Kommunaler Nahverkehr

Rhein-Neckar-Verkehr

Rhein-Neckar-Verkehr

Es ist geschafft! Die Redaktionsverhandlungen für eine konkrete Ausgestaltung des Demografie-Modelles für die Beschäftigten der Rhein-Neckar-Verkehr GmbH sind am 9. Februar 2016 erfolgreich beendet worden!

In den nächsten Wochen werden die Vertrauensleute entsprechend geschult und alle interessierten Beschäftigten beraten!

Bei den Tarifverhandlungen über ein Demografie-Modell für die Rhein-Neckar-Verkehr GmbH konnte am 17. November 2015 eine Einigung erzielt werden!

Ergebnis 1: Freistellungen
Freistellungen ab dem 55. Lebensjahr starten anteilig ab 01.10.2016 beginnend mit 6,5 freien Tagen
Die Teilnahme am Modell ist freiwillig.

Ergebnis 2: Arbeitgeberfinanzierte Zeitwertkonten
Ab 01.01.2018 zahlt der Arbeitgeber für alle Beschäftigten 0,4 % seiner Personalkosten in ein Zeitwertkonto ein. Hiermit können zusätzliche freie Tage finanziert werden.

Ergebnis 3: ver.di-Vertrauensleute
ver.di-Vertrauensleute erhalten für ver.di-Fachtagungen Freistellungen unter Fortbezahlung der Bezüge

Hiermit ist ein Kompromiss gelungen, der ein wichtiger Schritt für altersgerechtes Arbeiten darstellt!
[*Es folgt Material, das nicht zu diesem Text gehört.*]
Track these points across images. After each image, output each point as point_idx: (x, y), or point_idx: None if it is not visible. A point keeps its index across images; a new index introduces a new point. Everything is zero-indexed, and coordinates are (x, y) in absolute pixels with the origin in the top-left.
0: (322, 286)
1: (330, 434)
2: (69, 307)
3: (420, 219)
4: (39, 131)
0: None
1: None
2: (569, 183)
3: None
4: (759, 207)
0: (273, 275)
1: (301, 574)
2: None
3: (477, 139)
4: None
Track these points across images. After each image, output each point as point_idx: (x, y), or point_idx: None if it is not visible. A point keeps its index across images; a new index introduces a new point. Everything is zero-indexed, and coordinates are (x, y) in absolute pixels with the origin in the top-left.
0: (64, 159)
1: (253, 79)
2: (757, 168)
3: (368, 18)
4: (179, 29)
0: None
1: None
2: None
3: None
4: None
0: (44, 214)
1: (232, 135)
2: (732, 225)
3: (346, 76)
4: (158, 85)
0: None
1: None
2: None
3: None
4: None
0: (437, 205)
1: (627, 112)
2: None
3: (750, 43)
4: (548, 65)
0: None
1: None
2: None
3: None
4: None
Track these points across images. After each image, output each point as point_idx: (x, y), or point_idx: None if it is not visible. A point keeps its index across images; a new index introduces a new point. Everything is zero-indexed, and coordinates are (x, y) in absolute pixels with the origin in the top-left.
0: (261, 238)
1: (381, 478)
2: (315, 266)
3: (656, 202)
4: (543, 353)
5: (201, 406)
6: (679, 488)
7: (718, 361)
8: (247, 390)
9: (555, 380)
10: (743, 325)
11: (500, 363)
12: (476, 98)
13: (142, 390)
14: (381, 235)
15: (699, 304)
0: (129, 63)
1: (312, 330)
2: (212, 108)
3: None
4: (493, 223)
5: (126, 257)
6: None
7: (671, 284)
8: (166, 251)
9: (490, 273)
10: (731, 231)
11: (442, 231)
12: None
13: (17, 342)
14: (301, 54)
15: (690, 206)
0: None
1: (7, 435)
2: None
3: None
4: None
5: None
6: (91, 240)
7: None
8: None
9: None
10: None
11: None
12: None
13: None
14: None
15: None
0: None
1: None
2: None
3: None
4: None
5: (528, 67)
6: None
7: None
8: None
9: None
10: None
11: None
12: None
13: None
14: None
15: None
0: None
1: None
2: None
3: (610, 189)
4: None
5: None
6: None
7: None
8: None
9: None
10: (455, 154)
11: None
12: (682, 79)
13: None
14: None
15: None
Im Juli 2015 wurde nach den Schlichtungsverhandlungen vereinbart, dass bis Ende November 2015 ein konkretes Demografie-Modell gemeinsam mit den Schlichtern ausgestaltet und genau berechnet wird. Es soll spätestens am 01.10.2016 in Kraft treten.

Die Tarifverhandlungen für die Rhein-Neckar-Verkehr GmbH zum Abschluss eines Tarifvertrages Demografie konnten am 8. Juli 2015 erfolgreich abgeschlossen werden!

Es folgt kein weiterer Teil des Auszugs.